Page text
Question

Find the vertices and foci of the hyperbola with equation ((x-5)^2/81)-((y-1)^2)/144)=1??? help please :c

Answer 1

\[\frac{(x-5)^2}{9^2}-\frac{(y-1)^2}{12^2}=1\] is a start
the center is therefore \((5,1)\)

Answer 2

you need to know the center in order to find the vertices
you also need to know what it looks like
do you know what this one looks like?

Answer 3

no :/

Answer 4

because the \(x^2\) term comes first, it looks like this

Answer 5

you need to know it looks like this to see that the vertices are to the left and right of the center, not up and down

Answer 6

general form is
\[\frac{(x-h)^2}{a^2}-\frac{(y-k)^2}{b^2}=1\]and you have \[\frac{(x-5)^2}{9^2}-\frac{(y-1)^2}{12^2}=1\] so \(a=9\)

Answer 7

this tells you the vertices are 9 units to the left and right of the center, which is \((5,1)\)

Dataset entries
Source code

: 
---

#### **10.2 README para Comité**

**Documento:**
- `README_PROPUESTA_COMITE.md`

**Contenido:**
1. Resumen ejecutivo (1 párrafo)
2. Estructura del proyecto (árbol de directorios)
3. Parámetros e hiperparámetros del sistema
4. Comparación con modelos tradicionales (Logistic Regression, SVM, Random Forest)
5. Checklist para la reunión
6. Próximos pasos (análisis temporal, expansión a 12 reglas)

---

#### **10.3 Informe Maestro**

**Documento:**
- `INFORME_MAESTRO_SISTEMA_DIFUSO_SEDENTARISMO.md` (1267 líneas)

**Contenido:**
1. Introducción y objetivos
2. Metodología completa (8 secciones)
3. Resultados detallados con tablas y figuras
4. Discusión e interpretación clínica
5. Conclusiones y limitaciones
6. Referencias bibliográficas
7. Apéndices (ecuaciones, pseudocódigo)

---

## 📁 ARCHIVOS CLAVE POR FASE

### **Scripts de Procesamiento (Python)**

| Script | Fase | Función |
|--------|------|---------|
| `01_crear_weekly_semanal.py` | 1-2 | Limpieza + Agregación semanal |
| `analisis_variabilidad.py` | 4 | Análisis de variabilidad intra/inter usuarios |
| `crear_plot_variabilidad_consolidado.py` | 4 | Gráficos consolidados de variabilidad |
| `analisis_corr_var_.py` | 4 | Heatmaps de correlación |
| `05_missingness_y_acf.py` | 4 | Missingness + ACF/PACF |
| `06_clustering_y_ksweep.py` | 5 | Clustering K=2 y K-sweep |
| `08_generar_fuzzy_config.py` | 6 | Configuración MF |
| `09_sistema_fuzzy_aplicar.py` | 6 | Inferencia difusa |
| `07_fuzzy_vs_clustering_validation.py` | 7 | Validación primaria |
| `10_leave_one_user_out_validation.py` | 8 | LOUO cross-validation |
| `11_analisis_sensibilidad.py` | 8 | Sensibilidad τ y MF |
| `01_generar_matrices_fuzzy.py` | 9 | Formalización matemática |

Required actions
**A.** Repeat the part of the hyperbola thread from "you need to know it" up to and including "which is \((5,1)\)", word for word.
**B.** Reproduce the lines of the dataset entries exactly, starting at the line with "#### **10.3 Informe Maestro**" and continuing through the final line of the entries, with both ends included.

Answer list
**A.**
you need to know it looks like this to see that the vertices are to the left and right of the center, not up and down

Answer 6

general form is
\[\frac{(x-h)^2}{a^2}-\frac{(y-k)^2}{b^2}=1\]and you have \[\frac{(x-5)^2}{9^2}-\frac{(y-1)^2}{12^2}=1\] so \(a=9\)

Answer 7

this tells you the vertices are 9 units to the left and right of the center, which is \((5,1)\)

**B.**
#### **10.3 Informe Maestro**

**Documento:**
- `INFORME_MAESTRO_SISTEMA_DIFUSO_SEDENTARISMO.md` (1267 líneas)

**Contenido:**
1. Introducción y objetivos
2. Metodología completa (8 secciones)
3. Resultados detallados con tablas y figuras
4. Discusión e interpretación clínica
5. Conclusiones y limitaciones
6. Referencias bibliográficas
7. Apéndices (ecuaciones, pseudocódigo)

---

## 📁 ARCHIVOS CLAVE POR FASE

### **Scripts de Procesamiento (Python)**

| Script | Fase | Función |
|--------|------|---------|
| `01_crear_weekly_semanal.py` | 1-2 | Limpieza + Agregación semanal |
| `analisis_variabilidad.py` | 4 | Análisis de variabilidad intra/inter usuarios |
| `crear_plot_variabilidad_consolidado.py` | 4 | Gráficos consolidados de variabilidad |
| `analisis_corr_var_.py` | 4 | Heatmaps de correlación |
| `05_missingness_y_acf.py` | 4 | Missingness + ACF/PACF |
| `06_clustering_y_ksweep.py` | 5 | Clustering K=2 y K-sweep |
| `08_generar_fuzzy_config.py` | 6 | Configuración MF |
| `09_sistema_fuzzy_aplicar.py` | 6 | Inferencia difusa |
| `07_fuzzy_vs_clustering_validation.py` | 7 | Validación primaria |
| `10_leave_one_user_out_validation.py` | 8 | LOUO cross-validation |
| `11_analisis_sensibilidad.py` | 8 | Sensibilidad τ y MF |
| `01_generar_matrices_fuzzy.py` | 9 | Formalización matemática |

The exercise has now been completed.